#### GIVEN TASK:
Reproduce every line of the listing below verbatim, omitting the pictures from your answer.

#### RECORD SET:
* * *

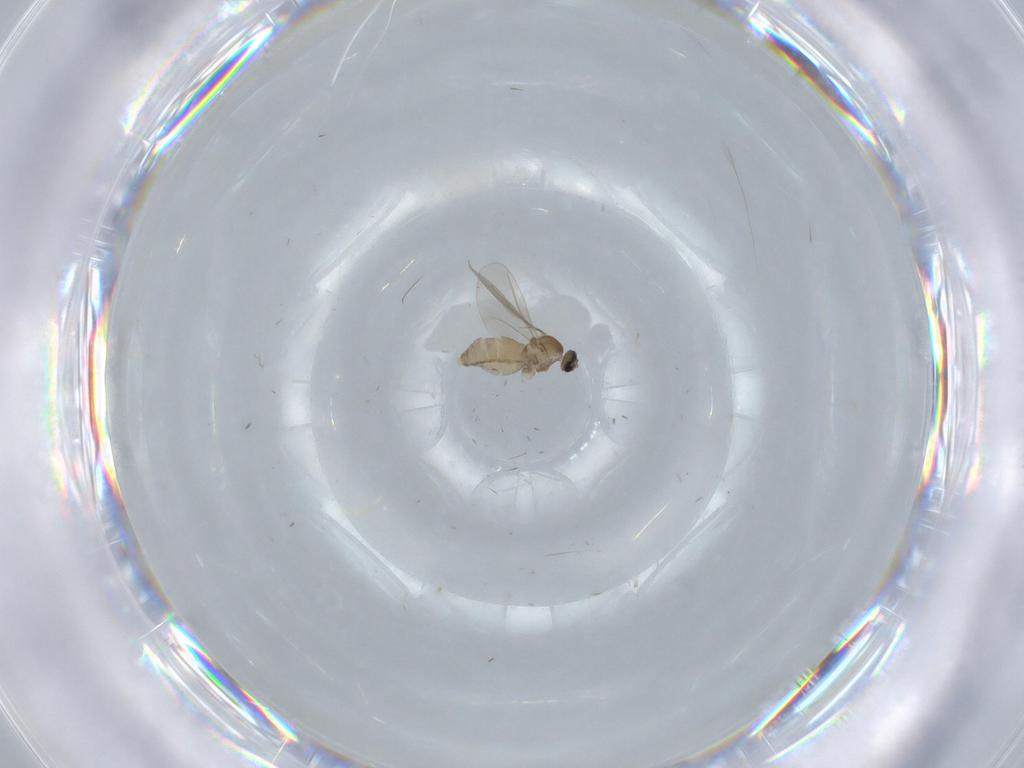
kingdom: Animalia
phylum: Arthropoda
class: Insecta
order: Diptera
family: Cecidomyiidae
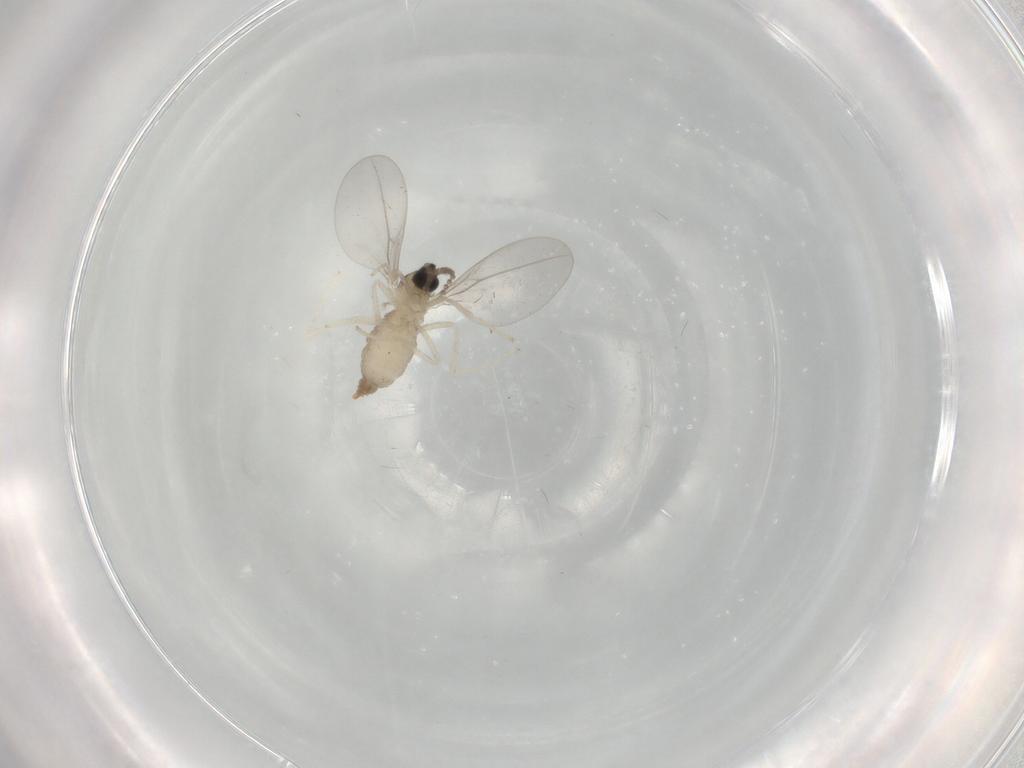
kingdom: Animalia
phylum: Arthropoda
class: Insecta
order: Diptera
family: Cecidomyiidae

* * *

#### REPLY TO THE TASK:
kingdom: Animalia
phylum: Arthropoda
class: Insecta
order: Diptera
family: Cecidomyiidae
kingdom: Animalia
phylum: Arthropoda
class: Insecta
order: Diptera
family: Cecidomyiidae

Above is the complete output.